Acordam em conferência na Secção de Contencioso Administrativo do Tribunal Central Administrativo Sul: N….., S.A.

, devidamente identificado como requerente nos autos de outros processos cautelares, instaurado contra Município de Tomar e massa Insolvente da A….., S.A.

, na qualidade de contra-interessada, inconformada, veio interpor recurso jurisdicional do despacho que indeferiu o seu requerimento de prova testemunhal e da sentença proferida em 10.7.2019 pelo Tribunal Administrativo e Fiscal de Leiria, que indeferiu o pedido de suspensão de eficácia da deliberação da Câmara Municipal de Tomar de 19.8.2019, que determinou o exercício do direito de reversão do lote ….. do Parque Empresarial de Tomar, por não se verificarem os pressupostos de que a lei faz depender a concessão de providências cautelares.

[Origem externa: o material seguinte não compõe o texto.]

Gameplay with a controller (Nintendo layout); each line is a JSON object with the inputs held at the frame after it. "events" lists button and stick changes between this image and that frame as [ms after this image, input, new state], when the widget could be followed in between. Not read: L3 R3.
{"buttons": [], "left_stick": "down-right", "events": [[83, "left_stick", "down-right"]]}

Nas respectivas alegações, a Recorrente formulou as conclusões que seguidamente se reproduzem: A. O tribunal recorrido veio indeferir o requerimento para produção de prova testemunhal “[…] por se afigurar desnecessária ou impertinente”.

  1. E indeferiu o pedido de suspensão de eficácia da deliberação da Câmara Municipal de Tomar de 19.08.2019, pela qual se determinou o exercício do direito de reversão do lote …..

    do Parque Empresarial de Tomar, por entender não se verificarem os pressupostos de que a lei faz depender a concessão de providências cautelares.

  2. Para tanto, o tribunal recorrido formou a sua convicção “com base no acordo das partes, apurado mediante a posição por si assumida nos respetivos articulados, bem como com base no teor dos documentos juntos aos autos, todos indicados por referência a cada concreto ponto da matéria.” D. Não se conformando, o Recorrente interpôs o presente recurso, por considerar, com o devido respeito, que andou mal o tribunal a quo, (i) ao indeferir os requerimentos para produção de prova e, na sentença recorrida, (ii) ao concluir pela “falta de verificação de que a mesma (a requerente, aqui recorrente) seja legítima titular do direito de superfície sobre o lote, cuja reversão se determinou pela deliberação suspendenda”.

  3. O tribunal a quo afirmou “[…] com clareza inexistir “aparência de bom direito”, tal como requisitado pela norma contida no art. 120.º do CPTA.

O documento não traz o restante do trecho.